Ainsi, si l’on immole l’histoire, on ampute l’homme de sa mémoire comme si l’homme pouvait tout effacer et recommencer à zéro, parce que le scénario historique lui déplaît. Cela rappelle le comportement d’enfants qui jouent, en s’écriant quand la tournure des événements leur déplaît : « Ça ne vaut plus, on recommence ! » Face à cette attitude, il y a une réponse chrétienne qui met Dieu au centre, un Dieu qui par grâce ôte la culpabilité et permet de donner un sens à l’histoire, un but. Un Dieu qui permet de s’approprier du passé d’une manière festive, de façon à accepter ce passé sans qu’il nous lie, de pouvoir regarder l’histoire non comme une prison à laquelle échapper ou un chef-d’oeuvre fragile à conserver, mais comme une dimension de la réalité.

DOCUMENTS FOURNIS:
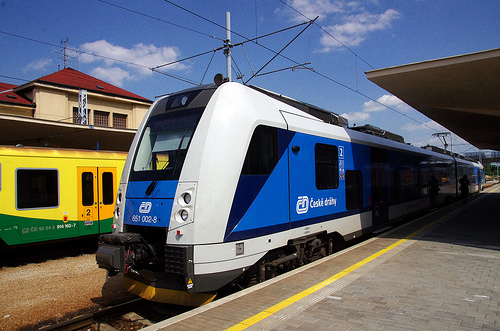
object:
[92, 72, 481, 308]
train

CONSIGNE: Recopiez le passage sur l’histoire de « Ainsi, si l’on » à « de la réalité. » en substituant « cage » à « prison ». La liste n’a aucun lien avec le passage sur l’histoire.

CORRIGÉ:
Ainsi, si l’on immole l’histoire, on ampute l’homme de sa mémoire comme si l’homme pouvait tout effacer et recommencer à zéro, parce que le scénario historique lui déplaît. Cela rappelle le comportement d’enfants qui jouent, en s’écriant quand la tournure des événements leur déplaît : « Ça ne vaut plus, on recommence ! » Face à cette attitude, il y a une réponse chrétienne qui met Dieu au centre, un Dieu qui par grâce ôte la culpabilité et permet de donner un sens à l’histoire, un but. Un Dieu qui permet de s’approprier du passé d’une manière festive, de façon à accepter ce passé sans qu’il nous lie, de pouvoir regarder l’histoire non comme une cage à laquelle échapper ou un chef-d’oeuvre fragile à conserver, mais comme une dimension de la réalité.